Monday, 4 March 2019 |12:00 noon

Gene expression and splicing perturbations in Frontotemporal Dementias and Amyotrophic Lateral Sclerosis

(Host: E. Buratti)

FrontoTemporal dementias (FTD) are characterized by progressive behavioral and language changes, associated with an atrophy of the frontal and temporal lobes. Amyotrophic lateral sclerosis (ALS) is a rapidly progressive and fatal motor neuron disease. If ALS is a poorly heritable disorder (about 10%), up to 50% of the FTD correspond to forms with genetic transmission. Mutations in 3 genes are responsible for most of the FTD genetic cases: microtubule associated protein tau (MAPT), progranulin (PGRN) and chromosome 9 open reading frame 72 (C9orf72). Genetic or sporadic FTDs share common neuropathological features such as neuronal Tubulin-Associated Unit (TAU), Tar-DNA binding Protein 43 (TDP43), or Fused in Sarcoma (FUS) inclusions. TDP43 and FUS neuronal inclusions are common to FTD and ALS. Up to 50% of ALS patients develop FTD symptoms and around 15% of FTD patients display motor neuron dysfunction typical of ALS. To date, no treatment is available for these disorders, and the molecular mechanisms at stake in the different pathological subtypes remain elusive.

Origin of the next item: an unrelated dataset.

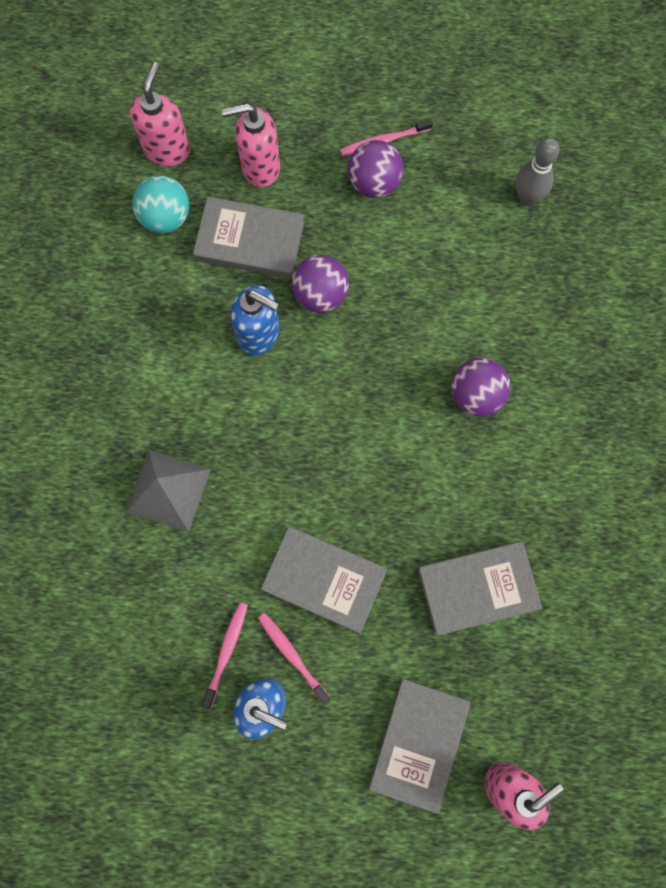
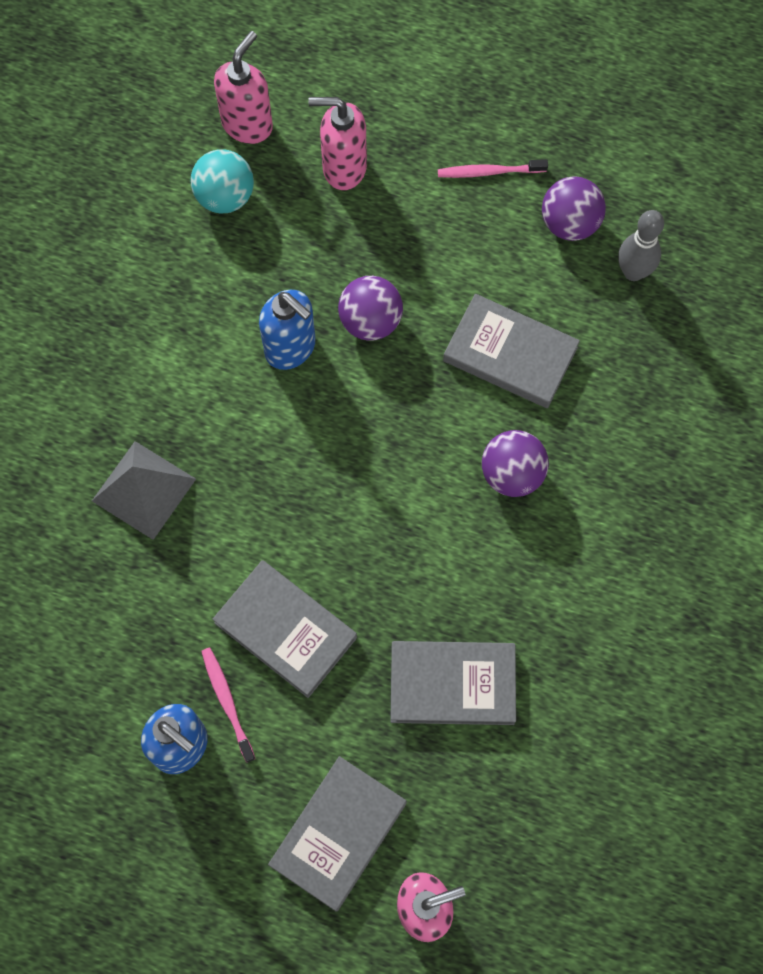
camera: 15 degrees right, 5 degrees down
(226, 652) = (156, 679): pink toothbrush -> none
(250, 241) = (309, 244): grey book -> grey book (510, 354)
(374, 182) = (465, 214): purple ball -> purple ball (569, 223)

We analyzed, at the molecular level, the affected (frontal) and preserved (occipital) cortices of FTD +/- ALS patients. High- throughput RNA sequencing was performed to analyze transcriptome, splicing profiles and micro-RNAs misregulation for a subset. The samples were sorted according to their genetic mutation (C9orf72, MAPT, PGRN), neuropathology (TAU+, TDP+, FUS+), phenotype (FTD, FTD+ALS, ALS) and compared to a set of controls. Gene expression data allowed to differentiate the three phenotypes: pure FTD, pure ALS and FTD/ALS. Hundreds of differential RNA maturation profiles (splicing) were observed between mutations. Globally, less than 10% of the computed changes in RNA processing lead to modification of RNA expression. Therefore, the differently processed mRNAs can lead to the synthesis of 1) a different ratio of existing proteins 2) mis-localization of the newly synthesized protein 3) the synthesis of aberrant proteins in FTD patients. So, these diseases known as proteinopathies can be due to an accumulation of RNA processing defects, making FTD +/- ALS also general RNAopathies.